_ACTION ITEM_
Without including pictures, set down every record exactly as it stands.

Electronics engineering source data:
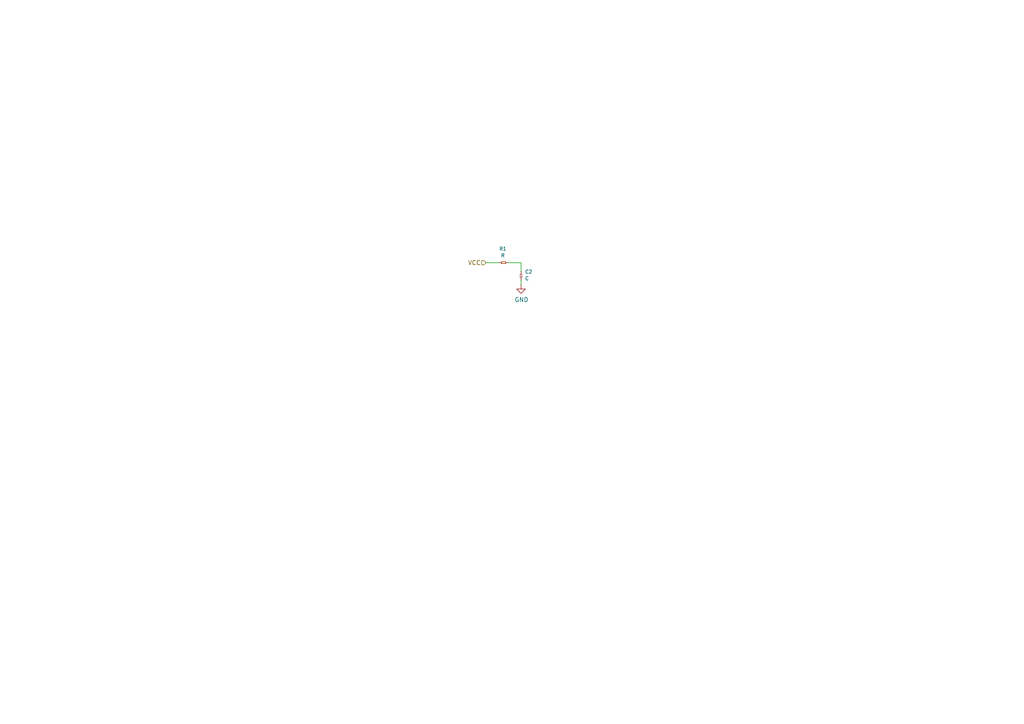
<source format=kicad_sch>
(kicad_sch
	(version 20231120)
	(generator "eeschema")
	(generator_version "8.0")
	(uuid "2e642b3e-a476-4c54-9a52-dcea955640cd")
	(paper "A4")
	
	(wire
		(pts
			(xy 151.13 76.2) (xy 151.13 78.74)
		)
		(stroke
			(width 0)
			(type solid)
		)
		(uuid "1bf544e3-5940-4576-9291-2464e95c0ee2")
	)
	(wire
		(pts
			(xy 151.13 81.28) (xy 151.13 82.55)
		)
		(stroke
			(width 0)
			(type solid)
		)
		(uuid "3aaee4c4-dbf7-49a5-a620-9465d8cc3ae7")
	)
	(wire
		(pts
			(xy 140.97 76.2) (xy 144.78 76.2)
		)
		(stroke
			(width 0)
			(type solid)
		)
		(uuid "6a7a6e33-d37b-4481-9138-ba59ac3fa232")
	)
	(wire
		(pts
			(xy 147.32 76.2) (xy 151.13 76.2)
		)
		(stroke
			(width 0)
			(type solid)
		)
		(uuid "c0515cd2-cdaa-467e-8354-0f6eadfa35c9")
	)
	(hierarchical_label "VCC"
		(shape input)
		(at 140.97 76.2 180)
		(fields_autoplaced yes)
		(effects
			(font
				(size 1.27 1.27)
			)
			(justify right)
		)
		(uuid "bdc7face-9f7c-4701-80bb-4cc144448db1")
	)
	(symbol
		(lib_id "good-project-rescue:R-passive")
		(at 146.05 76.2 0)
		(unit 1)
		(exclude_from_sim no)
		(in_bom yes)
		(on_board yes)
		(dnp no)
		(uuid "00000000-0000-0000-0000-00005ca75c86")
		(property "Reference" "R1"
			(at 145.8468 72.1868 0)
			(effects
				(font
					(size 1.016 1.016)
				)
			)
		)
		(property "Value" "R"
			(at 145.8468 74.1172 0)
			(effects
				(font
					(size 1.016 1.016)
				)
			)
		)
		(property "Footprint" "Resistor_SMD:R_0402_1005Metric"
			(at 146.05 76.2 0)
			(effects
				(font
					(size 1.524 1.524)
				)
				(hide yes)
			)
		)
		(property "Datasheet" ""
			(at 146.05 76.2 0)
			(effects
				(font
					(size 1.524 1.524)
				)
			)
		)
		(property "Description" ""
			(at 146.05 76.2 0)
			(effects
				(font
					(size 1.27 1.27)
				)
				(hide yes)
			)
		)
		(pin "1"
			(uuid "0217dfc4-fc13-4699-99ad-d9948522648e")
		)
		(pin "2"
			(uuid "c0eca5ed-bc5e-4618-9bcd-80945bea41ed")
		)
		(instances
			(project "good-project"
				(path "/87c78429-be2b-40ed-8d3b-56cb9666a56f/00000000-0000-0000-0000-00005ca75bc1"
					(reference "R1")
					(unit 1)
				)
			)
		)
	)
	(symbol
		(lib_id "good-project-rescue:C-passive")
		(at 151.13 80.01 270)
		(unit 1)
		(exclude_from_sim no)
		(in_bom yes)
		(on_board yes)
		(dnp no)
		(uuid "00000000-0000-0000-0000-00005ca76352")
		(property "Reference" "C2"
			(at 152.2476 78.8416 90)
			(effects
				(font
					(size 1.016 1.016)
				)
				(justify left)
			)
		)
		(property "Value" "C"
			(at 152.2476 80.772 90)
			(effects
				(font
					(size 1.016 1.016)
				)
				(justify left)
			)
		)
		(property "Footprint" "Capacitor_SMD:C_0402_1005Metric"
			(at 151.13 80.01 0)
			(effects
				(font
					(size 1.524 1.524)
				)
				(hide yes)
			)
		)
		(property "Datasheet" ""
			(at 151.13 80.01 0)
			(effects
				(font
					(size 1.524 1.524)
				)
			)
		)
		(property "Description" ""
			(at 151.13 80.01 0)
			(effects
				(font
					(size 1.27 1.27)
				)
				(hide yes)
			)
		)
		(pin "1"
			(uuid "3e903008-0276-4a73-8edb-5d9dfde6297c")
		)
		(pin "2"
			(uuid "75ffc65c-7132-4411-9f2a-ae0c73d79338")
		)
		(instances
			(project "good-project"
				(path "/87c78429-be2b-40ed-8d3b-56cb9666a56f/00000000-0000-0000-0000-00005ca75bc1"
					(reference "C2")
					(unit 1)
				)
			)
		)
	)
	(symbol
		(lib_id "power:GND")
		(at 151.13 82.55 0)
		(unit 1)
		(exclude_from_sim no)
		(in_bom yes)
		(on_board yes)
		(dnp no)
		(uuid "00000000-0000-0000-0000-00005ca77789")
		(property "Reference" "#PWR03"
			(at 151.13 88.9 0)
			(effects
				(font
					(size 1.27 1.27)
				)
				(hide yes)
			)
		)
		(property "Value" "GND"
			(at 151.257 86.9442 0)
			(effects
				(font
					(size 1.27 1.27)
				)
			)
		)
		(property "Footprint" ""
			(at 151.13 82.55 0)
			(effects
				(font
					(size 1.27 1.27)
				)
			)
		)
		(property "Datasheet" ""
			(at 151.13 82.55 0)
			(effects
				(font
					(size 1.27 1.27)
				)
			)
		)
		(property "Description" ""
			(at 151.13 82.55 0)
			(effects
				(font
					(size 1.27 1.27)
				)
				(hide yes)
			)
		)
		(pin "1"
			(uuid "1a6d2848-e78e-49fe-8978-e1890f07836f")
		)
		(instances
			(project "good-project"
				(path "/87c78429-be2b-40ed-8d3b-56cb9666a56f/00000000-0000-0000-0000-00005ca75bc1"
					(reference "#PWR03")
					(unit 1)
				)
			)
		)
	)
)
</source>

_ANSWER SPACE_
<source format=kicad_sch>
(kicad_sch
	(version 20231120)
	(generator "eeschema")
	(generator_version "8.0")
	(uuid "2e642b3e-a476-4c54-9a52-dcea955640cd")
	(paper "A4")
	
	(wire
		(pts
			(xy 151.13 76.2) (xy 151.13 78.74)
		)
		(stroke
			(width 0)
			(type solid)
		)
		(uuid "1bf544e3-5940-4576-9291-2464e95c0ee2")
	)
	(wire
		(pts
			(xy 151.13 81.28) (xy 151.13 82.55)
		)
		(stroke
			(width 0)
			(type solid)
		)
		(uuid "3aaee4c4-dbf7-49a5-a620-9465d8cc3ae7")
	)
	(wire
		(pts
			(xy 140.97 76.2) (xy 144.78 76.2)
		)
		(stroke
			(width 0)
			(type solid)
		)
		(uuid "6a7a6e33-d37b-4481-9138-ba59ac3fa232")
	)
	(wire
		(pts
			(xy 147.32 76.2) (xy 151.13 76.2)
		)
		(stroke
			(width 0)
			(type solid)
		)
		(uuid "c0515cd2-cdaa-467e-8354-0f6eadfa35c9")
	)
	(hierarchical_label "VCC"
		(shape input)
		(at 140.97 76.2 180)
		(fields_autoplaced yes)
		(effects
			(font
				(size 1.27 1.27)
			)
			(justify right)
		)
		(uuid "bdc7face-9f7c-4701-80bb-4cc144448db1")
	)
	(symbol
		(lib_id "good-project-rescue:R-passive")
		(at 146.05 76.2 0)
		(unit 1)
		(exclude_from_sim no)
		(in_bom yes)
		(on_board yes)
		(dnp no)
		(uuid "00000000-0000-0000-0000-00005ca75c86")
		(property "Reference" "R1"
			(at 145.8468 72.1868 0)
			(effects
				(font
					(size 1.016 1.016)
				)
			)
		)
		(property "Value" "R"
			(at 145.8468 74.1172 0)
			(effects
				(font
					(size 1.016 1.016)
				)
			)
		)
		(property "Footprint" "Resistor_SMD:R_0402_1005Metric"
			(at 146.05 76.2 0)
			(effects
				(font
					(size 1.524 1.524)
				)
				(hide yes)
			)
		)
		(property "Datasheet" ""
			(at 146.05 76.2 0)
			(effects
				(font
					(size 1.524 1.524)
				)
			)
		)
		(property "Description" ""
			(at 146.05 76.2 0)
			(effects
				(font
					(size 1.27 1.27)
				)
				(hide yes)
			)
		)
		(pin "1"
			(uuid "0217dfc4-fc13-4699-99ad-d9948522648e")
		)
		(pin "2"
			(uuid "c0eca5ed-bc5e-4618-9bcd-80945bea41ed")
		)
		(instances
			(project "good-project"
				(path "/87c78429-be2b-40ed-8d3b-56cb9666a56f/00000000-0000-0000-0000-00005ca75bc1"
					(reference "R1")
					(unit 1)
				)
			)
		)
	)
	(symbol
		(lib_id "good-project-rescue:C-passive")
		(at 151.13 80.01 270)
		(unit 1)
		(exclude_from_sim no)
		(in_bom yes)
		(on_board yes)
		(dnp no)
		(uuid "00000000-0000-0000-0000-00005ca76352")
		(property "Reference" "C2"
			(at 152.2476 78.8416 90)
			(effects
				(font
					(size 1.016 1.016)
				)
				(justify left)
			)
		)
		(property "Value" "C"
			(at 152.2476 80.772 90)
			(effects
				(font
					(size 1.016 1.016)
				)
				(justify left)
			)
		)
		(property "Footprint" "Capacitor_SMD:C_0402_1005Metric"
			(at 151.13 80.01 0)
			(effects
				(font
					(size 1.524 1.524)
				)
				(hide yes)
			)
		)
		(property "Datasheet" ""
			(at 151.13 80.01 0)
			(effects
				(font
					(size 1.524 1.524)
				)
			)
		)
		(property "Description" ""
			(at 151.13 80.01 0)
			(effects
				(font
					(size 1.27 1.27)
				)
				(hide yes)
			)
		)
		(pin "1"
			(uuid "3e903008-0276-4a73-8edb-5d9dfde6297c")
		)
		(pin "2"
			(uuid "75ffc65c-7132-4411-9f2a-ae0c73d79338")
		)
		(instances
			(project "good-project"
				(path "/87c78429-be2b-40ed-8d3b-56cb9666a56f/00000000-0000-0000-0000-00005ca75bc1"
					(reference "C2")
					(unit 1)
				)
			)
		)
	)
	(symbol
		(lib_id "power:GND")
		(at 151.13 82.55 0)
		(unit 1)
		(exclude_from_sim no)
		(in_bom yes)
		(on_board yes)
		(dnp no)
		(uuid "00000000-0000-0000-0000-00005ca77789")
		(property "Reference" "#PWR03"
			(at 151.13 88.9 0)
			(effects
				(font
					(size 1.27 1.27)
				)
				(hide yes)
			)
		)
		(property "Value" "GND"
			(at 151.257 86.9442 0)
			(effects
				(font
					(size 1.27 1.27)
				)
			)
		)
		(property "Footprint" ""
			(at 151.13 82.55 0)
			(effects
				(font
					(size 1.27 1.27)
				)
			)
		)
		(property "Datasheet" ""
			(at 151.13 82.55 0)
			(effects
				(font
					(size 1.27 1.27)
				)
			)
		)
		(property "Description" ""
			(at 151.13 82.55 0)
			(effects
				(font
					(size 1.27 1.27)
				)
				(hide yes)
			)
		)
		(pin "1"
			(uuid "1a6d2848-e78e-49fe-8978-e1890f07836f")
		)
		(instances
			(project "good-project"
				(path "/87c78429-be2b-40ed-8d3b-56cb9666a56f/00000000-0000-0000-0000-00005ca75bc1"
					(reference "#PWR03")
					(unit 1)
				)
			)
		)
	)
)
</source>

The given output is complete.